Im Osten Münchens wurde ein 1,3 Hektar großes Gräberfeld neu eröffnet - es ist die derzeit größte Friedhofserweiterung in ganz Deutschland. Sie steht symptomatisch für die Entwicklungen der Stadt.

Von Julian Raff

Münchens Wachstum lässt sich kaum mehr anders als in Superlativen beschreiben - und das gilt nicht nur für die lebenden Stadtbewohner: Westlich der Messestadt Riem übergibt die Stadt ein 1,3 Hektar großes Gräberfeld seiner Bestimmung, es ist die derzeit größte Friedhofserweiterung in Deutschland. Die im Stil des Riemer Parks nüchtern-geometrisch angelegte "Scholle 3" erweitert den erst 2001 eröffneten neuen Teil des Riemer Friedhofs um 950 Grabplätze nach Norden.
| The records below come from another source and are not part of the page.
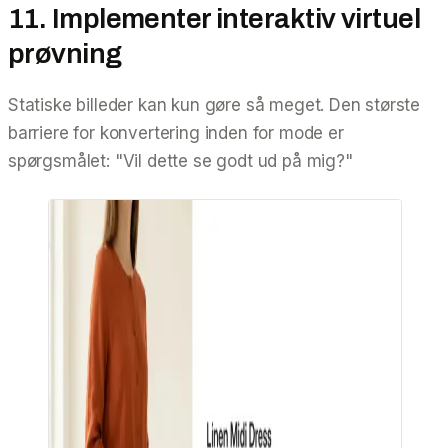
11. Implementer interaktiv virtuel
prøvning
Statiske billeder kan kun gøre så meget. Den største
barriere for konvertering inden for mode er
spørgsmålet:
"Vil dette se godt ud på mig?"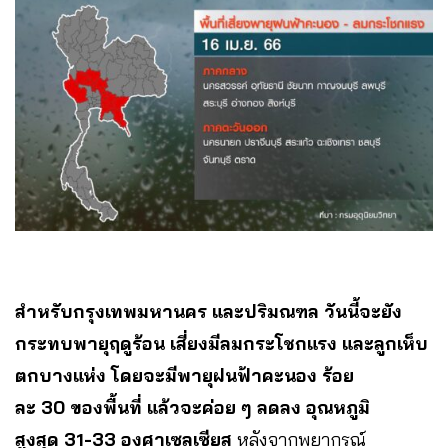
สำหรับกรุงเทพมหานคร และปริมณฑล วันนี้จะยัง
กระทบพายุฤดูร้อน เสี่ยงมีลมกระโชกแรง และลูกเห็บ
ตกบางแห่ง โดยจะมีพายุฝนฟ้าคะนอง ร้อย
ละ 30 ของพื้นที่ แล้วจะค่อย ๆ ลดลง อุณหภูมิ
สูงสุด 31-33 องศาเซลเซียส
หลังจากพยากรณ์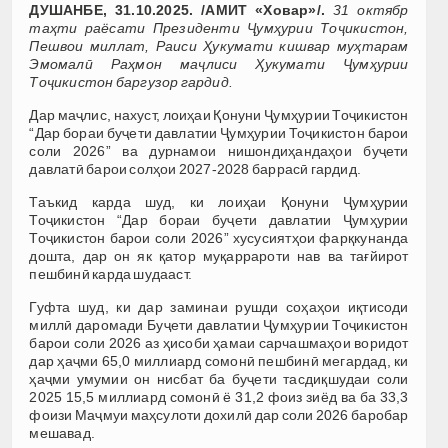
ДУШАНБЕ, 31.10.2025. /АМИТ «Ховар»/.
31 октябр
таҳти раёсати Президенти Ҷумҳурии Тоҷикистон,
Пешвои миллат, Раиси Ҳукумати кишвар муҳтарам
Эмомалӣ Раҳмон маҷлиси Ҳукумати Ҷумҳурии
Тоҷикистон баргузор гардид.
Дар маҷлис, нахуст, лоиҳаи Қонуни Ҷумҳурии Тоҷикистон
“Дар бораи буҷети давлатии Ҷумҳурии Тоҷикистон барои
соли 2026” ва дурнамои нишондиҳандаҳои буҷети
давлатӣ барои солҳои 2027-2028 баррасӣ гардид.
Таъкид карда шуд, ки лоиҳаи Қонуни Ҷумҳурии
Тоҷикистон “Дар бораи буҷети давлатии Ҷумҳурии
Тоҷикистон барои соли 2026” хусусиятҳои фарқкунанда
дошта, дар он як қатор муқаррароти нав ва тағйирот
пешбинӣ карда шудааст.
Гуфта шуд, ки дар заминаи рушди соҳаҳои иқтисоди
миллӣ даромади Буҷети давлатии Ҷумҳурии Тоҷикистон
барои соли 2026 аз ҳисоби ҳамаи сарчашмаҳои воридот
дар ҳаҷми 65,0 миллиард сомонӣ пешбинӣ мегардад, ки
ҳаҷми умумии он нисбат ба буҷети тасдиқшудаи соли
2025 15,5 миллиард сомонӣ ё 31,2 фоиз зиёд ва ба 33,3
фоизи Маҷмуи маҳсулоти дохилӣ дар соли 2026 баробар
мешавад.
Rechnet man den 110 Jahre alten Teil mit ein, wird der Friedhof um rund ein Viertel vergrößert.

Dass hier am Ostrand Münchens angebaut wird, ist kein Zufall: Um die Jahrtausendwende begann auf dem ehemaligen Flughafengelände die Messestadt immer weiter zu wachsen. Gut 20 Jahre später kommen viele Bewohnern in ihre späten und letzten Jahre.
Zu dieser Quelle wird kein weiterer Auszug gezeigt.